El sistema político mexicano hace agua por todas partes y la cara más visible de esa crisis es la tormenta financiera que vive el país.
De tal modo se ha roto la dinámica económica entre Federación, entidades y municipios, que en el cierre del 2016 atestiguamos un espectáculo grotesco: estados completos paralizados por falta de recursos, ayuntamientos que no tienen ni para pagar la energía eléctrica, policías y maestros sin paga, y lo más grave, un gobierno federal que a tumbos camina hacia el 2018 con la mirada puesta únicamente en sobrevivir, porque la capacidad nunca le dio para más.
Un recuento rápido de ejemplos:
El más claro es Veracruz, donde desde hace un par de semanas, los alcaldes “tomaron” el Palacio de Gobierno y la casa del Gobernador para exigir que la
Secretaría de Finanzas les deposite las participaciones necesarias para que sus ayuntamientos puedan operar.
Eso no va a ocurrir porque Javier Duarte tomó la hacienda estatal como su caja fuerte personal; vació las arcas veracruzanas para adquirir un emporio inmobiliario que envidiaría cualquiera de los millonarios reconocidos cada año por Forbes.
En Chihuahua pasó algo similar con el otro Duarte. César también se llenó las bolsas con el erario público; lo mismo que Roberto Borge en Quintana Roo y Guillermo Padrés en Sonora.
En ninguna de estas cuatro entidades funcionó ninguno de los mecanismos diseñados para que gobiernos locales y municipales tengan viabilidad económica. Están quebrados. Y lo peor: tampoco sirvieron de nada los procesos de auditoría y fiscalización con los que supuestamente contamos para evitar desfalcos a la hacienda pública.

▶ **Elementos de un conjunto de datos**
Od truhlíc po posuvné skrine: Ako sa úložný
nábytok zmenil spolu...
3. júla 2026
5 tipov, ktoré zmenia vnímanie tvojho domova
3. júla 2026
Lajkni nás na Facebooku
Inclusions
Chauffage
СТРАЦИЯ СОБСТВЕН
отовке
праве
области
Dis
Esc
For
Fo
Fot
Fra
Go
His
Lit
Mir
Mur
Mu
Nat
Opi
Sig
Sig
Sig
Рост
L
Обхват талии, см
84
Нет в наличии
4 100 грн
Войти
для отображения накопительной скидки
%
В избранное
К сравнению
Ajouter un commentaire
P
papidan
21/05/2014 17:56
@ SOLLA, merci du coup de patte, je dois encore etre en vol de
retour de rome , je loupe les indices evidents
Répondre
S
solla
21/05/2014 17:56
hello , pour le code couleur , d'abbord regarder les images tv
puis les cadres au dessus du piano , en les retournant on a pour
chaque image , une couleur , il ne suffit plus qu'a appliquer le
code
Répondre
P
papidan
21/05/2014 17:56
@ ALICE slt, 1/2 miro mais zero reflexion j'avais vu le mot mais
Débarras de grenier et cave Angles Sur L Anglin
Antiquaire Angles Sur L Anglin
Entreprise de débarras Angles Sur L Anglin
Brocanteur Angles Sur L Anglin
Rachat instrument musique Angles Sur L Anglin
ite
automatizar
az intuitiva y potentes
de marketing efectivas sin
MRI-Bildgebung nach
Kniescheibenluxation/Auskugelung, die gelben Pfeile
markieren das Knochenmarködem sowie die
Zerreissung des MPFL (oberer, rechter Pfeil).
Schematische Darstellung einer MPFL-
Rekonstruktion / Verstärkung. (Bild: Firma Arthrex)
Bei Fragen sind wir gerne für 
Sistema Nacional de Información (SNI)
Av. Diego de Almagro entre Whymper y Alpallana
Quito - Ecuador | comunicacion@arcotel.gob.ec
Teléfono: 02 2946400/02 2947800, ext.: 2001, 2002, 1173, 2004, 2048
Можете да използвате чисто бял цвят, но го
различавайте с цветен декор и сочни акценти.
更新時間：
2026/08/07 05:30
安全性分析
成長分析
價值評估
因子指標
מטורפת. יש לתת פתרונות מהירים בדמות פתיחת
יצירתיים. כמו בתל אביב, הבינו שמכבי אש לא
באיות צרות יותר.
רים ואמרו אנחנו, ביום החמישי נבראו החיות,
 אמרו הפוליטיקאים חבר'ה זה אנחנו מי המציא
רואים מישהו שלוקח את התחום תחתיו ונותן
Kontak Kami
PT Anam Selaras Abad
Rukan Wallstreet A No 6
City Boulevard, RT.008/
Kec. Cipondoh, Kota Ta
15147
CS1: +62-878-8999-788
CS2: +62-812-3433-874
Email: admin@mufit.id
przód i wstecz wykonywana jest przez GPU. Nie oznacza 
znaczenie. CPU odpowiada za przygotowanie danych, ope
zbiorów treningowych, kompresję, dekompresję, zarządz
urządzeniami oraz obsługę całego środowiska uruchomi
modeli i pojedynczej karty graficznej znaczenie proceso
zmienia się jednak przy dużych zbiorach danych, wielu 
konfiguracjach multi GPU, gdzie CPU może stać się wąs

▶ **Lista de actividades**
**A)** Reescribe las filas de datos sustituyendo "Répondre" por "Responder" sin cambiar nada más: empieza en la primera fila y termina en la que contiene "Schematische Darstellung einer", incluida esta.
**B)** Redacta la continuación del texto sobre la crisis financiera de México a partir de su última oración.

▶ **Respuestas**
**A)**
Od truhlíc po posuvné skrine: Ako sa úložný
nábytok zmenil spolu...
3. júla 2026
5 tipov, ktoré zmenia vnímanie tvojho domova
3. júla 2026
Lajkni nás na Facebooku
Inclusions
Chauffage
СТРАЦИЯ СОБСТВЕН
отовке
праве
области
Dis
Esc
For
Fo
Fot
Fra
Go
His
Lit
Mir
Mur
Mu
Nat
Opi
Sig
Sig
Sig
Рост
L
Обхват талии, см
84
Нет в наличии
4 100 грн
Войти
для отображения накопительной скидки
%
В избранное
К сравнению
Ajouter un commentaire
P
papidan
21/05/2014 17:56
@ SOLLA, merci du coup de patte, je dois encore etre en vol de
retour de rome , je loupe les indices evidents
Responder
S
solla
21/05/2014 17:56
hello , pour le code couleur , d'abbord regarder les images tv
puis les cadres au dessus du piano , en les retournant on a pour
chaque image , une couleur , il ne suffit plus qu'a appliquer le
code
Responder
P
papidan
21/05/2014 17:56
@ ALICE slt, 1/2 miro mais zero reflexion j'avais vu le mot mais
Débarras de grenier et cave Angles Sur L Anglin
Antiquaire Angles Sur L Anglin
Entreprise de débarras Angles Sur L Anglin
Brocanteur Angles Sur L Anglin
Rachat instrument musique Angles Sur L Anglin
ite
automatizar
az intuitiva y potentes
de marketing efectivas sin
MRI-Bildgebung nach
Kniescheibenluxation/Auskugelung, die gelben Pfeile
markieren das Knochenmarködem sowie die
Zerreissung des MPFL (oberer, rechter Pfeil).
Schematische Darstellung einer MPFL-

**B)**
Resulta vergonzoso que tres de los cuatro mandatarios hayan logrado terminar sus administraciones sin que nadie en el gobierno federal encendiera un foco rojo sobre lo que ahí ocurría, y en el caso de Veracruz -el más escandaloso- hayan tardado tanto en tomar medidas, que le dieron tiempo al gobernador interino para que le prestara un helicóptero a su antecesor y éste se fugara con rumbo desconocido.
El problema es que este tipo de conductas han dejado de ser excepciones para convertirse en la regla.
Tamaulipas no es la excepción.
Vuelan denuncias de corrupción y desvíos financieros en la mayoría de los municipios de la entidad, sin que hasta la fecha haya un solo proceso abierto al respecto.
Nadie en su sano juicio descartaría que tanto ex alcaldes como ex funcionarios estatales hayan robado dinero público.
La consecuencia es obvia: los 43 gobiernos municipales batallan para cerrar el año, y el mismo gobierno del estado ha advertido las dificultades que tendrá incluso para completar la nómina y los aguinaldos de la burocracia.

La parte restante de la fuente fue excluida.